Wednesday, March 20, 2013

God's Mercy Drives Out Fear

The other morning during our team Friday brekky, it came up again that I and some others do not eat meat on Fridays during Lent. One of the fellas present was raised Catholic, and someone asked him why he still eats meat. He said something like, "I gave all that stuff up a long time ago." Then he said something like, "Ambrose, maybe you can cover me?" At which my raised-Catholic-turned-atheist colleague laughed and muttered some kind of agreement.

"Noo.. sorry, it doesn't work that way, guys," I said.

Then my nominally-Catholic friend said, "my plan is to just wait until the end and then take care of things." To which my atheist colleague added, "yeah, that doesn't really make much sense that you can just do whatever and then make it all okay by confessing at the end."

"But it does make sense--that's what God's mercy is all about." I replied, which somehow ended the conversation. I think everyone wasn't ready for any kind of involved discussion on it. It was just Friday brekky at work after all.

In any case, it got me thinking about it. You know, it can seem like hell is a convenient religious stick to beat people into submission, but the problem with that idea is that through Christ's triumph on the Cross, hell has lost its sting. We do not rely on our own goodness, our own merits, to save us but rather Christ's. This is Good News--it ain't called that for no reason.

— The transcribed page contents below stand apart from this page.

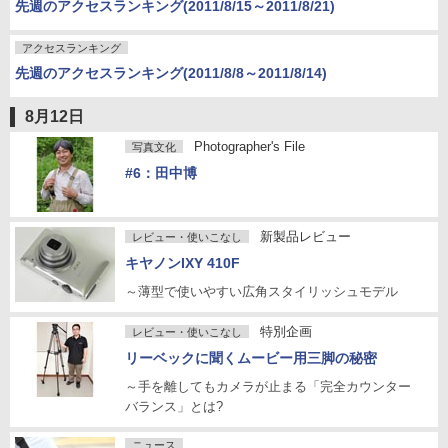
先週のアクセスランキング(2011/8/15～2011/8/21)
アクセスランキング
先週のアクセスランキング(2011/8/8～2011/8/14)
8月12日
Photographer's File
写真文化
#6：田中博
新製品レビュー
レビュー・使いこなし
キヤノンIXY 410F
～薄型で使いやすい広角スタイリッシュモデル
特別企画
レビュー・使いこなし
リーベックに聞くムービー用三脚の秘密
～手を離してもカメラが止まる「完全カウンター
バランス」とは?
ニュース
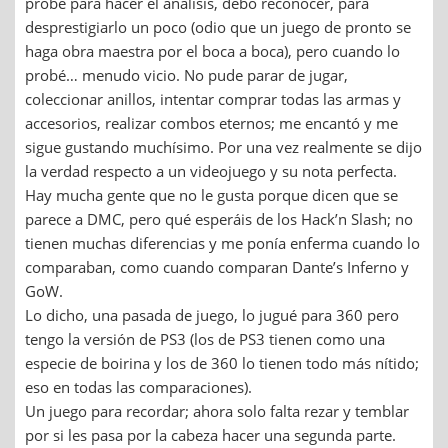
probé para hacer el análisis, debo reconocer, para
desprestigiarlo un poco (odio que un juego de pronto se
haga obra maestra por el boca a boca), pero cuando lo
probé… menudo vicio. No pude parar de jugar,
coleccionar anillos, intentar comprar todas las armas y
accesorios, realizar combos eternos; me encantó y me
sigue gustando muchísimo. Por una vez realmente se dijo
la verdad respecto a un videojuego y su nota perfecta.
Hay mucha gente que no le gusta porque dicen que se
parece a DMC, pero qué esperáis de los Hack’n Slash; no
tienen muchas diferencias y me ponía enferma cuando lo
comparaban, como cuando comparan Dante’s Inferno y
GoW.
Lo dicho, una pasada de juego, lo jugué para 360 pero
tengo la versión de PS3 (los de PS3 tienen como una
especie de boirina y los de 360 lo tienen todo más nítido;
eso en todas las comparaciones).
Un juego para recordar; ahora solo falta rezar y temblar
por si les pasa por la cabeza hacer una segunda parte.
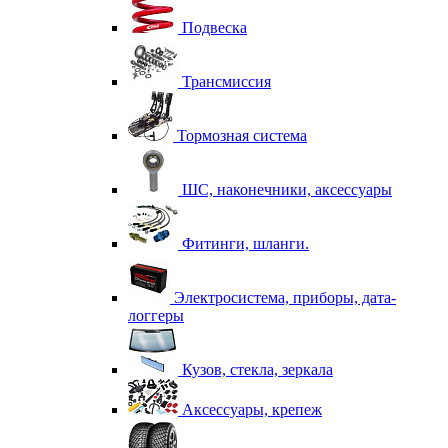
Подвеска
Трансмиссия
Тормозная система
ШС, наконечники, аксессуары
Фитинги, шланги.
Электросистема, приборы, дата-
логгеры
Кузов, стекла, зеркала
Аксессуары, крепеж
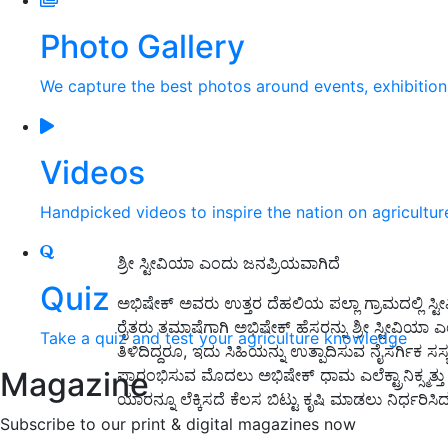
Photo Gallery
We capture the best photos around events, exhibitio
Videos
Handpicked videos to inspire the nation on agricultur
ಶ್ರೀ ಸ್ಟೀವಿಯಾ ಎಂದು ಜನಪ್ರಿಯವಾಗಿದೆ
Quiz
ಅಭಿಷೇಕ್ ಅವರು ಉತ್ತರ ದೆಹಲಿಯ ಪಲ್ಲಾ ಗ್ರಾಮದಲ್ಲಿ ಸ್
ರೈತರು ತಮಾಷೆಗಾಗಿ ಅಭಿಷೇಕ್ ಹೆಸರನ್ನು ಶ್ರೀ ಸ್ಟೀವಿಯಾ 
Take a quiz and test your agriculture knowledge
ತಿಳಿದಿದ್ದರೂ, ಇದು ಸಿಹಿಯನ್ನು ಉತ್ಪಾದಿಸುವ ನೈಸರ್ಗಿಕ ಸ
Magazine
ಪ್ರಾರಂಭಿಸುವ ಮೊದಲು ಅಭಿಷೇಕ್ ಧಾಮ ಎಲೆಕ್ಟ್ರಾನಿಕ್ಸ್ಮತ್ತ
ಯಾರನ್ನೂ ಲೆಕ್ಕಿಸದೆ ಕೆಲಸ ಬಿಟ್ಟು ಕೃಷಿ ಮಾಡಲು ನಿರ್ಧರಿಸಿ
Subscribe to our print & digital magazines now
ADV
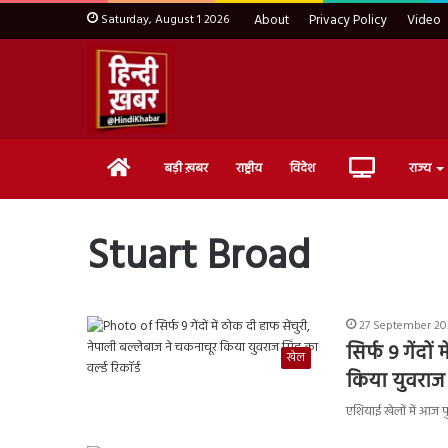
Saturday, August 1 2026
About
Privacy Policy
Video
Home
Live
बड़ी ख़बर
राष्ट्रीय
विदेश
राज्य
TV
Stuart Broad
27 September 202
सिर्फ 9 गेंदो
खेल
किया युवराज स
एशियाई खेलों में आज प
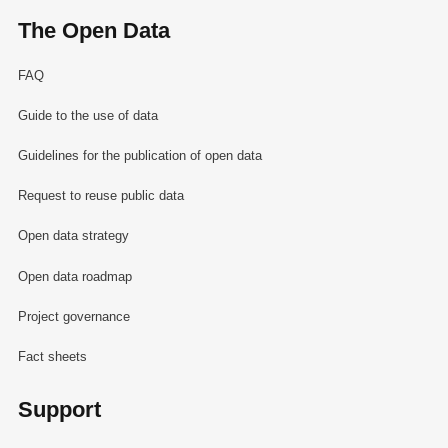
The Open Data
FAQ
Guide to the use of data
Guidelines for the publication of open data
Request to reuse public data
Open data strategy
Open data roadmap
Project governance
Fact sheets
Support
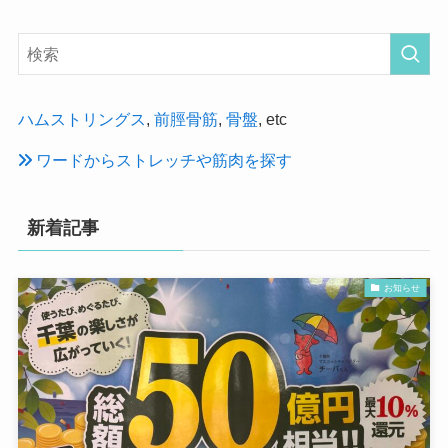
ハムストリングス
,
前脛骨筋
,
骨盤
, etc
ワードからストレッチや筋肉を探す
新着記事
お知らせ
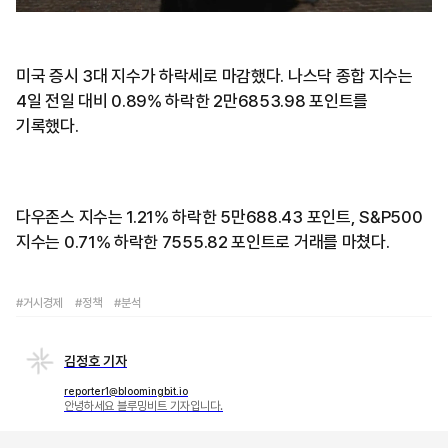
미국 증시 3대 지수가 하락세로 마감했다. 나스닥 종합 지수는
4일 전일 대비 0.89% 하락한 2만6853.98 포인트를
기록했다.
다우존스 지수는 1.21% 하락한 5만688.43 포인트, S&P500
지수는 0.71% 하락한 7555.82 포인트로 거래를 마쳤다.
#거시경제
#정책
#분석
김정호 기자
reporter1@bloomingbit.io
안녕하세요 블루밍비트 기자입니다.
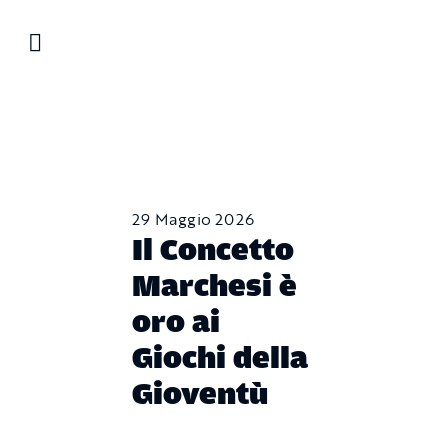
Salta
al
contenuto
29 Maggio 2026
Il Concetto
Marchesi è
oro ai
Giochi della
Gioventù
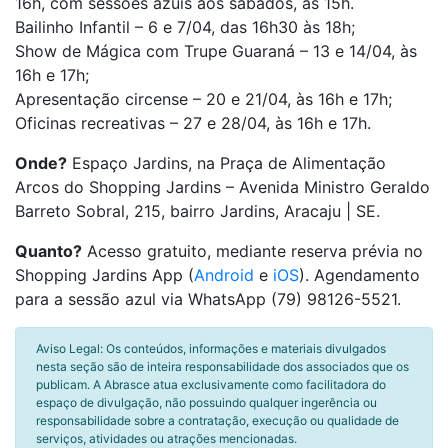
16h, com sessões azuis aos sábados, às 15h.
Bailinho Infantil – 6 e 7/04, das 16h30 às 18h;
Show de Mágica com Trupe Guaraná – 13 e 14/04, às
16h e 17h;
Apresentação circense – 20 e 21/04, às 16h e 17h;
Oficinas recreativas – 27 e 28/04, às 16h e 17h.
Onde?
Espaço Jardins, na Praça de Alimentação
Arcos do Shopping Jardins – Avenida Ministro Geraldo
Barreto Sobral, 215, bairro Jardins, Aracaju | SE.
Quanto?
Acesso gratuito, mediante reserva prévia no
Shopping Jardins App (
Android
e
iOS
). Agendamento
para a sessão azul via WhatsApp (79) 98126-5521.
Aviso Legal: Os conteúdos, informações e materiais divulgados
nesta seção são de inteira responsabilidade dos associados que os
publicam. A Abrasce atua exclusivamente como facilitadora do
espaço de divulgação, não possuindo qualquer ingerência ou
responsabilidade sobre a contratação, execução ou qualidade de
serviços, atividades ou atrações mencionadas.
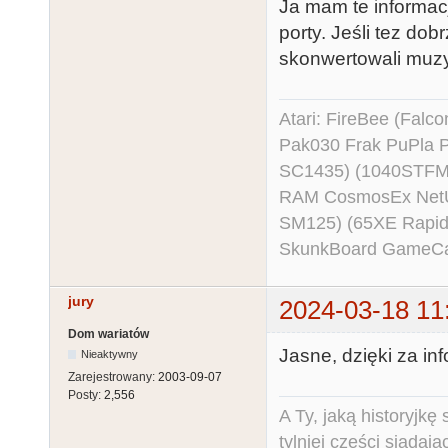
Ja mam te informacj
porty. Jeśli tez dob
skonwertowali muz
Atari: FireBee (Fal
Pak030 Frak PuPla
SC1435) (1040STFM
RAM CosmosEx NetU
SM125) (65XE Rapi
SkunkBoard GameCart
jury
2024-03-18 11
Dom wariatów
Jasne, dzięki za inf
Nieaktywny
Zarejestrowany:
2003-09-07
Posty:
2,556
A Ty, jaką historyjk
tylniej części siadają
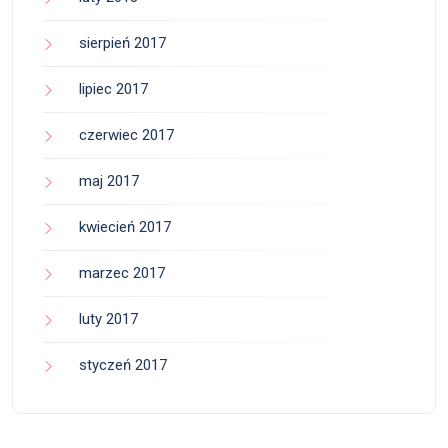
sierpień 2017
lipiec 2017
czerwiec 2017
maj 2017
kwiecień 2017
marzec 2017
luty 2017
styczeń 2017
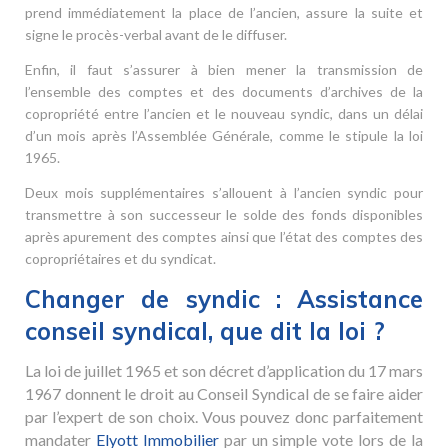
prend immédiatement la place de l’ancien, assure la suite et
signe le procès-verbal avant de le diffuser.
Enfin, il faut s’assurer à bien mener la transmission de
l’ensemble des comptes et des documents d’archives de la
copropriété entre l’ancien et le nouveau syndic, dans un délai
d’un mois après l’Assemblée Générale, comme le stipule la loi
1965.
Deux mois supplémentaires s’allouent à l’ancien syndic pour
transmettre à son successeur le solde des fonds disponibles
après apurement des comptes ainsi que l’état des comptes des
copropriétaires et du syndicat.
Changer de syndic : Assistance
conseil syndical, que dit la loi ?
La loi de juillet 1965 et son décret d’application du 17 mars
1967 donnent le droit au Conseil Syndical de se faire aider
par l’expert de son choix. Vous pouvez donc parfaitement
mandater
Elyott Immobilier
par un simple vote lors de la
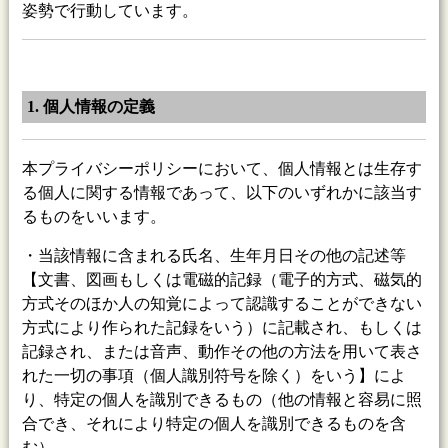
姿勢で行動しています。
1. 個人情報の定義
本プライバシーポリシーにおいて、個人情報とは生存す
る個人に関する情報であって、以下のいずれかに該当す
るものをいいます。
・当該情報に含まれる氏名、生年月日その他の記述等
【文書、図画もしくは電磁的記録（電子的方式、磁気的
方式そのほか人の知覚によって認識することができない
方式により作られた記録をいう）に記載され、もしくは
記録され、または音声、動作その他の方法を用いて表さ
れた一切の事項（個人識別符号を除く）をいう】によ
り、特定の個人を識別できるもの（他の情報と容易に照
合でき、それにより特定の個人を識別できるものを含
む）。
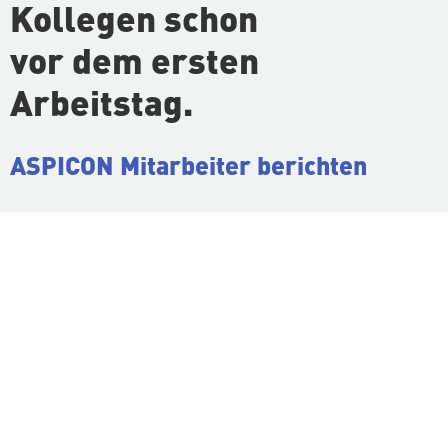
Kollegen schon
vor dem ersten
Arbeitstag.
ASPICON Mit­ar­bei­ter berichten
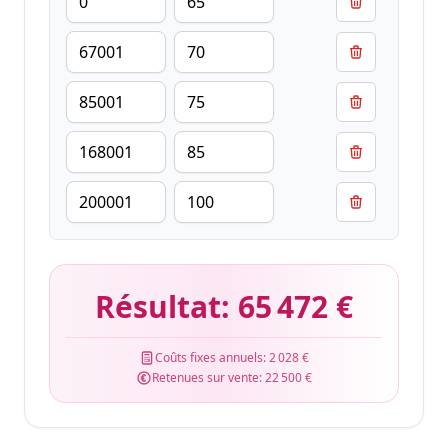
Résultat:
65 472 €
Coûts fixes annuels:
2 028 €
Retenues sur vente:
22 500 €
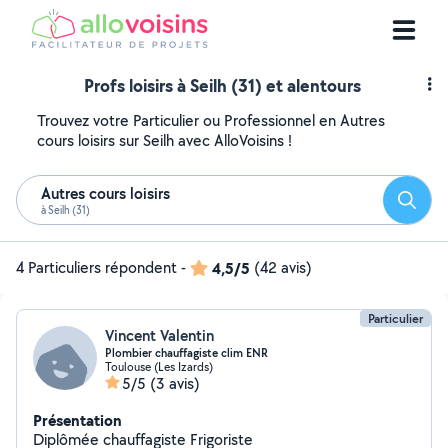
Profs loisirs à Seilh (31) et alentours
Trouvez votre Particulier ou Professionnel en Autres
cours loisirs sur Seilh avec AlloVoisins !
Autres cours loisirs
Reche
à Seilh (31)
4 Particuliers répondent
-
4,5/5
(42 avis)
Particulier
Vincent Valentin
Plombier chauffagiste clim ENR
Toulouse (Les Izards)
5/5
(3 avis)
Présentation
Diplômée chauffagiste Frigoriste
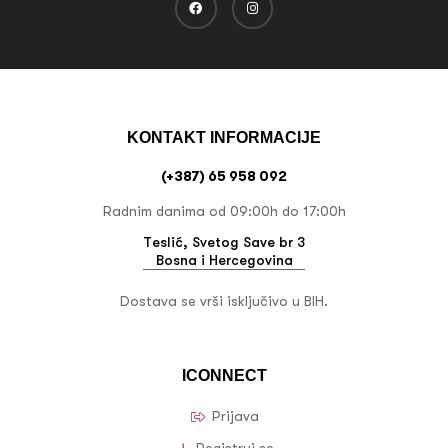
KONTAKT INFORMACIJE
(+387) 65 958 092
Radnim danima od 09:00h do 17:00h
Teslić, Svetog Save br 3
Bosna i Hercegovina
Dostava se vrši isključivo u BIH.
ICONNECT
Prijava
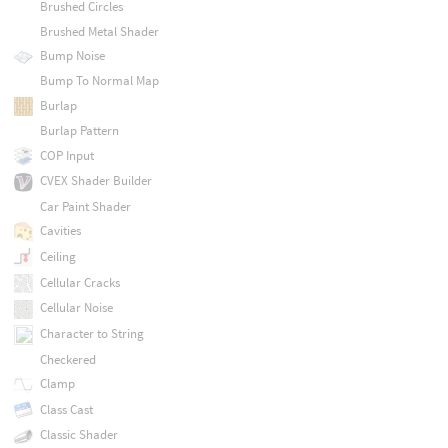
Brushed Circles
Brushed Metal Shader
Bump Noise
Bump To Normal Map
Burlap
Burlap Pattern
COP Input
CVEX Shader Builder
Car Paint Shader
Cavities
Ceiling
Cellular Cracks
Cellular Noise
Character to String
Checkered
Clamp
Class Cast
Classic Shader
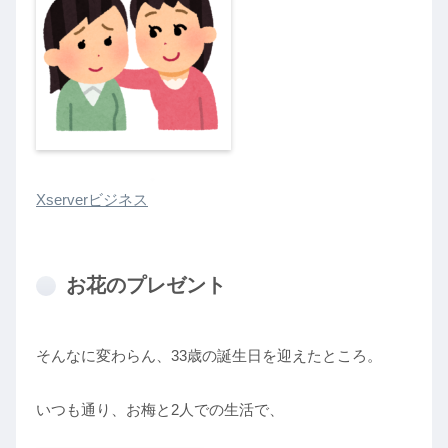
Xserverビジネス
お花のプレゼント
そんなに変わらん、33歳の誕生日を迎えたところ。
いつも通り、お梅と2人での生活で、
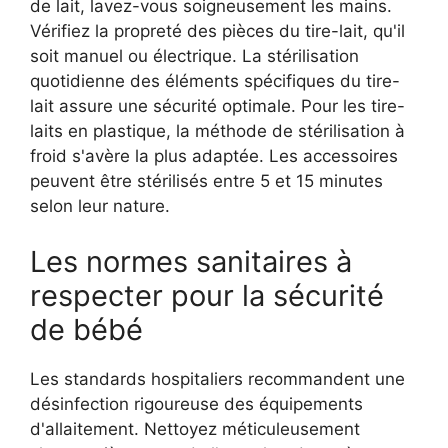
de lait, lavez-vous soigneusement les mains.
Vérifiez la propreté des pièces du tire-lait, qu'il
soit manuel ou électrique. La stérilisation
quotidienne des éléments spécifiques du tire-
lait assure une sécurité optimale. Pour les tire-
laits en plastique, la méthode de stérilisation à
froid s'avère la plus adaptée. Les accessoires
peuvent être stérilisés entre 5 et 15 minutes
selon leur nature.
Les normes sanitaires à
respecter pour la sécurité
de bébé
Les standards hospitaliers recommandent une
désinfection rigoureuse des équipements
d'allaitement. Nettoyez méticuleusement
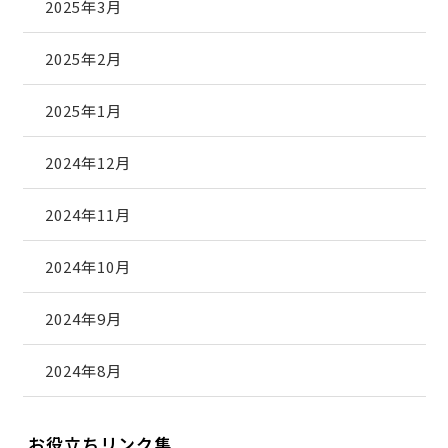
2025年3月
2025年2月
2025年1月
2024年12月
2024年11月
2024年10月
2024年9月
2024年8月
お役立ちリンク集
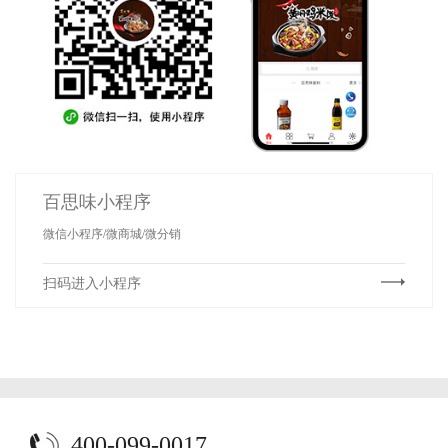
百思味小程序
微信小程序/微商城/微分销
扫码进入小程序
400-099-0017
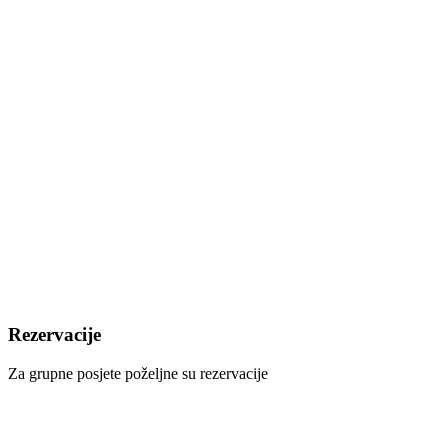
Rezervacije
Za grupne posjete poželjne su rezervacije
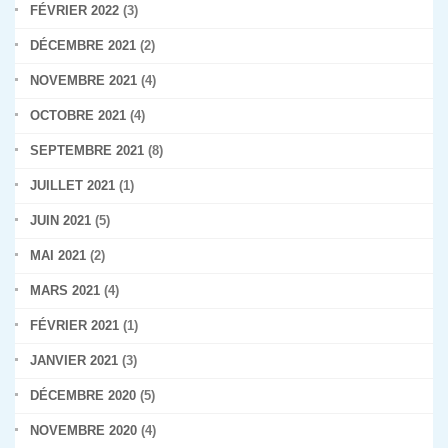
FÉVRIER 2022
(3)
DÉCEMBRE 2021
(2)
NOVEMBRE 2021
(4)
OCTOBRE 2021
(4)
SEPTEMBRE 2021
(8)
JUILLET 2021
(1)
JUIN 2021
(5)
MAI 2021
(2)
MARS 2021
(4)
FÉVRIER 2021
(1)
JANVIER 2021
(3)
DÉCEMBRE 2020
(5)
NOVEMBRE 2020
(4)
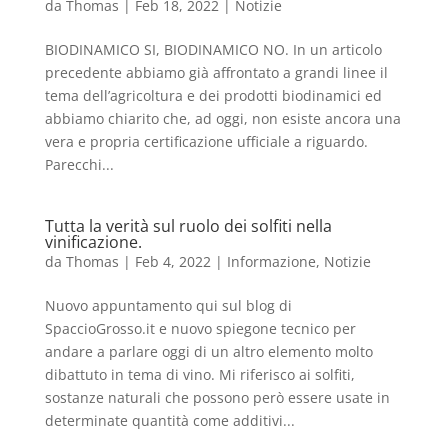
da
Thomas
|
Feb 18, 2022
|
Notizie
BIODINAMICO SI, BIODINAMICO NO. In un articolo
precedente abbiamo già affrontato a grandi linee il
tema dell’agricoltura e dei prodotti biodinamici ed
abbiamo chiarito che, ad oggi, non esiste ancora una
vera e propria certificazione ufficiale a riguardo.
Parecchi...
Tutta la verità sul ruolo dei solfiti nella
vinificazione.
da
Thomas
|
Feb 4, 2022
|
Informazione
,
Notizie
Nuovo appuntamento qui sul blog di
SpaccioGrosso.it e nuovo spiegone tecnico per
andare a parlare oggi di un altro elemento molto
dibattuto in tema di vino. Mi riferisco ai solfiti,
sostanze naturali che possono però essere usate in
determinate quantità come additivi...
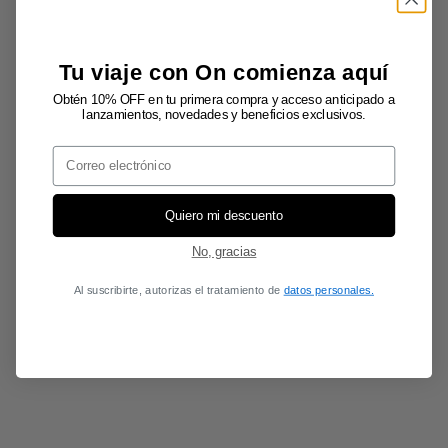
Tu viaje con On comienza aquí
Obtén 10% OFF en tu primera compra y acceso anticipado a
lanzamientos, novedades y beneficios exclusivos.
Email
Quiero mi descuento
No, gracias
Al suscribirte, autorizas el tratamiento de
datos personales.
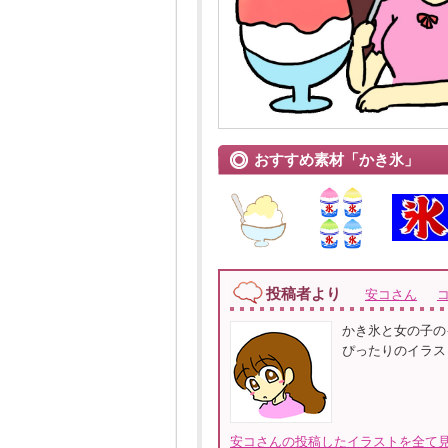
おすすめ素材「かき氷」
投稿者より
安コさん
かき氷と女の子の
ぴったりのイラス
安コさんの投稿したイラストを全て見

As our Holy Father recently said--God never tires of forgiving; it is we who tire of asking. It is also we who get it in our heads sometimes that it is we who save us, but it is not we--it is God. It doesn't matter if we wait until the last moment, God is still merciful. It doesn't matter if we have committed the worst of crimes, God is still merciful. God offers his grace to us freely, regardless of our own merits, because it is the infinite merits of Christ that justifies us, not our own goodness.

People need to get a handle on this, because as long as they think they are the ones who save themselves, they can and should live in fear--because such justification is impossible, even for the goodliest person. But once we realize that we are wholly dependent upon God for our justification, due to his infinite love and mercy, we no longer need to live in fear. God's mercy drives out fear.

Should we then live profligately and wait until the end? Hell no! Not just because it is a gamble--because we could die in our sin without a chance to repent. It is also because sin has consequences here and now. It binds us and makes us slaves, slaves to our flesh, slaves to our habits, slaves to the opinions of others, slaves to our own opinions of ourselves. It also has a tendency to hurt others in very real and serious ways.

No, those who are baptized have died to sin and been born into newness of life. It is a freedom, a freedom through that grace to begin our journey to reform our fallen selves, reliant upon his sanctifying grace freely offered in the Sacraments, to develop the virtues, to offer joyful penance, and to develop authentic human freedom. There is no fear here. We are assured of God's mercy. All we have to do is acknowledge our sins and ask for his mercy, availing ourselves of the infinite merit of Christ.

An interesting corollary is that this illustrates how Christianity is decidedly not just an ethical system dressed up in religious robes (nor an ethical system used by a priestly caste to control people). Without an understanding of God's mercy and why his infinite merit satisfies justice, one can make no sense of how the Christian ethical system is just. In fact, without God's infinite merit offered on our behalves, it would be terribly unjust. It is the Cross, or it is nonsense.